In Oregon fondamentale successo per un secondo quesito (59%) che depenalizza il possesso di qualsiasi droga (sanzionabile ora solo con una multa di massimo 100$). Lo stesso quesito prevede di aumentare i finanziamenti ai programmi di assistenza alle persone che usano sostanze, grazie alle imposte della cannabis (legale in Oregon dal 2014).

«Un passo enorme che va verso un approccio umano e basato sulla salute», ha commentato Kassandra Frederique, Drug Policy Alliance. Le politiche sulle droghe sono lo strumento della repressione delle minoranze negli Usa, come numerosi rapporti hanno dimostrato. La presa di coscienza collettiva, anche all’interno del movimento #blacklivesmatter, del ruolo centrale di queste sulla società e sulla stessa essenza della democrazia, è importante e fa ben sperare per il futuro. Negli Stati Uniti come nel mondo.

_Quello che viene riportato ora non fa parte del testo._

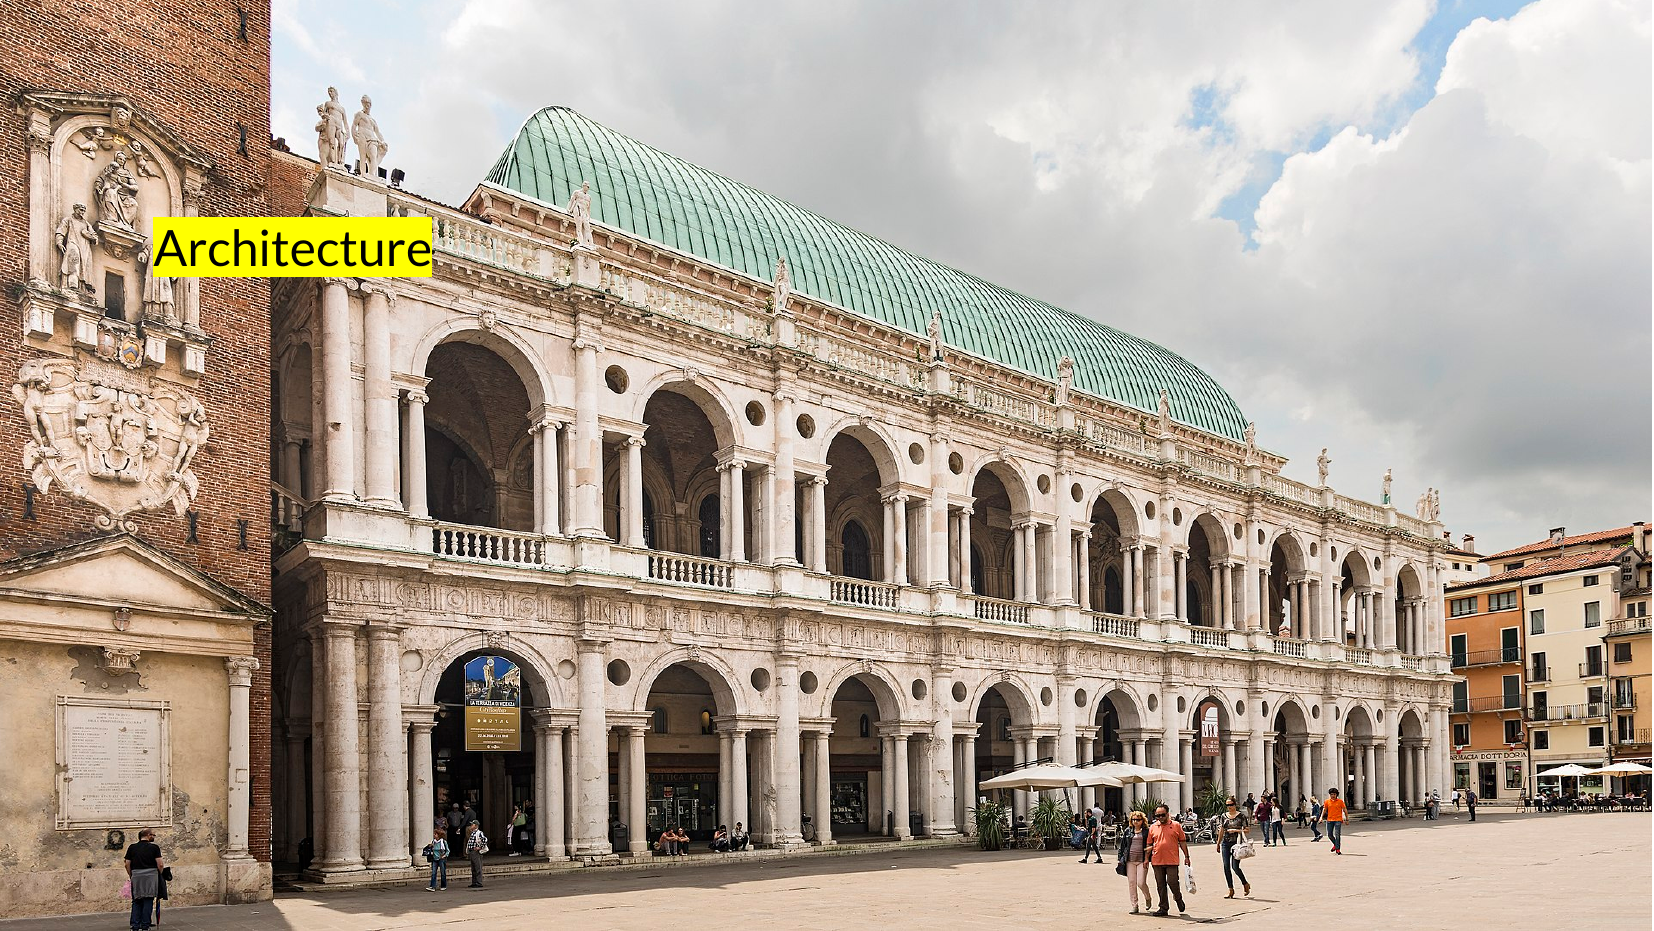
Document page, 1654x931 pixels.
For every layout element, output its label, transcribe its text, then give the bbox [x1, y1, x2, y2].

list Architecture [82, 217, 809, 839]
picture [0, 0, 1652, 931]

Il risultato delle presidenziali influenzerà certamente il futuro delle politiche sulla cannabis, come del resto lo farà il risultato al Senato, che sinora si è dimostrato il più forte ostacolo per le riforme. Il More act, il provvedimento che rimuove la cannabis dalle sostanze controllate a livello federale, anche se approvato dalla Camera, laddove fosse confermata la maggioranza democratica difficilmente riuscirà a passare lo scoglio del Senato. Che peraltro ha perso il senatore repubblicano Cory Gardner nello scontro con l’ex governatore del Colorado, il democratico Hickenlooper. Gardner aveva battagliato contro l’Attorney General Jeff Sessions, che voleva soffocare sul nascere l’onda verde delle legalizzazioni statali, bloccando a lungo al Senato alcune nomine del Ministero della Giustizia.

Questa tornata elettorale apre come detto nuove strade e nuovi orizzonti: sullo sfondo il voto sulla cannabis all’Onu del prossimo dicembre, che potrebbe rappresentare un ulteriore passo verso la riforma delle politiche sulle droghe basata sulle evidenze scientifiche e il rispetto dei diritti umani.